_TASK DIRECTIONS:_ Check every line of the data below for the word "Evangelizációs" and say how many have it, without further comment.

_DATA EXTRACTS:_

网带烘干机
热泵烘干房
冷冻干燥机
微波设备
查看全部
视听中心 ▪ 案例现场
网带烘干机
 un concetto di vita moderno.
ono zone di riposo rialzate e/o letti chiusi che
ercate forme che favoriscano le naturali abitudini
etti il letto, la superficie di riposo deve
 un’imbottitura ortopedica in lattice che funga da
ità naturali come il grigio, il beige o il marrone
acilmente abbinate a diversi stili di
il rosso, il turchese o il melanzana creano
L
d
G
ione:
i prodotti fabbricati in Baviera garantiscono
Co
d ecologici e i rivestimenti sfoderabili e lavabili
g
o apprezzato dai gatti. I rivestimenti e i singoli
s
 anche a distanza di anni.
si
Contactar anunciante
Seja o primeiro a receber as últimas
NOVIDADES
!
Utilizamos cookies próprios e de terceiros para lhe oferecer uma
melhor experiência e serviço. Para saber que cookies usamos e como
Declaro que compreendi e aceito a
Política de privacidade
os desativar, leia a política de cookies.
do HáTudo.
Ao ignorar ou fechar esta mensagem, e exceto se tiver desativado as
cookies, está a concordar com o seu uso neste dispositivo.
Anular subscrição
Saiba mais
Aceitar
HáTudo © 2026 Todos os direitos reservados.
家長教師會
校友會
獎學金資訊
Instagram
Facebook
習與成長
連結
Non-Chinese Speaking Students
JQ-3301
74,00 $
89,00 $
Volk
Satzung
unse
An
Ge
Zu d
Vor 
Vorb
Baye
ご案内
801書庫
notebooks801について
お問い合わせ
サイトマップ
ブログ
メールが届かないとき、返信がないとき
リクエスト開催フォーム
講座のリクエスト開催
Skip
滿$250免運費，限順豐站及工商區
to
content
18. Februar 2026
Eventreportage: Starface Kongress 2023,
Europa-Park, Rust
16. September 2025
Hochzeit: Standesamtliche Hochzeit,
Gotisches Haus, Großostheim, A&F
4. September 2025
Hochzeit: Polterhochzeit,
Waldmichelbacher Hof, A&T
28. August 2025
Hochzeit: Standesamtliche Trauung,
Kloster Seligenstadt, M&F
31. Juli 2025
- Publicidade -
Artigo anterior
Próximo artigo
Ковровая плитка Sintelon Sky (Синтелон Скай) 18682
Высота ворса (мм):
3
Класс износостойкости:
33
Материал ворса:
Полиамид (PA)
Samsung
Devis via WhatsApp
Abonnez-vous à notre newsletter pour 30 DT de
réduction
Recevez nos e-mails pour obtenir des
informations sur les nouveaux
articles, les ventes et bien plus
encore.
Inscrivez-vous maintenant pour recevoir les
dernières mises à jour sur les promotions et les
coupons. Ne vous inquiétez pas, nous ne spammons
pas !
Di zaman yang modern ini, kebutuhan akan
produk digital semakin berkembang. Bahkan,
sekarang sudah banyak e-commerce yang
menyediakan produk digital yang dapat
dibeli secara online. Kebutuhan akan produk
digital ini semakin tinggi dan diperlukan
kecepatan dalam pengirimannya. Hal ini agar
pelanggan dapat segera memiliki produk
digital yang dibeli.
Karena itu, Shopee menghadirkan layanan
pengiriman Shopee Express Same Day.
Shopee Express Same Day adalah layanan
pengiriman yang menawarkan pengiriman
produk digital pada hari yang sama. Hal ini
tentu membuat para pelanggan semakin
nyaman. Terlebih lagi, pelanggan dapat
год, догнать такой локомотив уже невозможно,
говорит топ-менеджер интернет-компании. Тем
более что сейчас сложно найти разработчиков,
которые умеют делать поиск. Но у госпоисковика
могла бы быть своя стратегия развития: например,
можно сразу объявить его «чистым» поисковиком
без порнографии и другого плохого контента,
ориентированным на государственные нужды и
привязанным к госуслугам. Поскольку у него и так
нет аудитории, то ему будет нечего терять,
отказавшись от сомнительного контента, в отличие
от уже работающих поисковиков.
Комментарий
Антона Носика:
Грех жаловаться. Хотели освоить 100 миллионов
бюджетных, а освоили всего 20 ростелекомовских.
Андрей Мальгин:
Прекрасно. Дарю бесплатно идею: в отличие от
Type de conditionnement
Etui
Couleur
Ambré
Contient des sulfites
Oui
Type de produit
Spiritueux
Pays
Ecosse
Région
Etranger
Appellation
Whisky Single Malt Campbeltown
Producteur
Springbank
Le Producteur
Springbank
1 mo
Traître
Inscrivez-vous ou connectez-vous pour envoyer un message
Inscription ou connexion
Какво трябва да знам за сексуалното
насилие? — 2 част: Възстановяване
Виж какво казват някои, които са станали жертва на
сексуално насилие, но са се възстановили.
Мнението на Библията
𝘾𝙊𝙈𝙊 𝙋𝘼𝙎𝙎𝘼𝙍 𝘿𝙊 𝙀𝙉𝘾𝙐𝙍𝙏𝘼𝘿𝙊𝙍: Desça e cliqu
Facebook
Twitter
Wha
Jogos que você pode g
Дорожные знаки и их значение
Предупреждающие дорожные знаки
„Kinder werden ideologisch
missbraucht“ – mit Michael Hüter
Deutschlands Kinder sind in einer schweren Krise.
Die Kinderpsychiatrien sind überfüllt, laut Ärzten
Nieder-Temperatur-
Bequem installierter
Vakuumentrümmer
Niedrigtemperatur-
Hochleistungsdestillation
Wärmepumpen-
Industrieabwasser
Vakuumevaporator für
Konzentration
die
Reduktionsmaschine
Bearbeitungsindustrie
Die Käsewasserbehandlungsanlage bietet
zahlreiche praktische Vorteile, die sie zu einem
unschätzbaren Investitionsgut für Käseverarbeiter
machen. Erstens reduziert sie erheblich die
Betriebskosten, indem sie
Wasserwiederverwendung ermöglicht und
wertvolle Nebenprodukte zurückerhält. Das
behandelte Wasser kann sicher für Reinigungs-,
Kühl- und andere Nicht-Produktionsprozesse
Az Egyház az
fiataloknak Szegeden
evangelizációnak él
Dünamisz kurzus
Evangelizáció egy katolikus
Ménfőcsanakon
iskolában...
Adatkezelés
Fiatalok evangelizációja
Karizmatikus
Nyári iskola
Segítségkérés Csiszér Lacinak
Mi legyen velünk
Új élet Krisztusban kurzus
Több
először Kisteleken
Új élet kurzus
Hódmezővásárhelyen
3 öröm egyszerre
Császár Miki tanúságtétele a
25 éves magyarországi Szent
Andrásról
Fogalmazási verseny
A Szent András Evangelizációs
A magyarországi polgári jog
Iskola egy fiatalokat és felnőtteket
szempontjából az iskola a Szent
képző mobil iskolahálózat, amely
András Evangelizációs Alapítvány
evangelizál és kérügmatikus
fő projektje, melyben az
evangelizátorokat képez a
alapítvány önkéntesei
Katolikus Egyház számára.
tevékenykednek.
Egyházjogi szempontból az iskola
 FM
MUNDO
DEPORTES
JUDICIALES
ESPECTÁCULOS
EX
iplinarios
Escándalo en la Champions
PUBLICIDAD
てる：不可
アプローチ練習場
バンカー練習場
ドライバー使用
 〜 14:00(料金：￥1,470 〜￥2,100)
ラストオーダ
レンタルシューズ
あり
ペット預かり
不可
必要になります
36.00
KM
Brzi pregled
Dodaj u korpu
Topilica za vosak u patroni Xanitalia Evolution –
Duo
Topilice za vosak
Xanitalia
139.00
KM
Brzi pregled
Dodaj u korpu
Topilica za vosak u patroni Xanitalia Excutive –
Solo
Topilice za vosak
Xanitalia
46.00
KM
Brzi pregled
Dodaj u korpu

_ANSWER FOR THIS EXERCISE:_ 2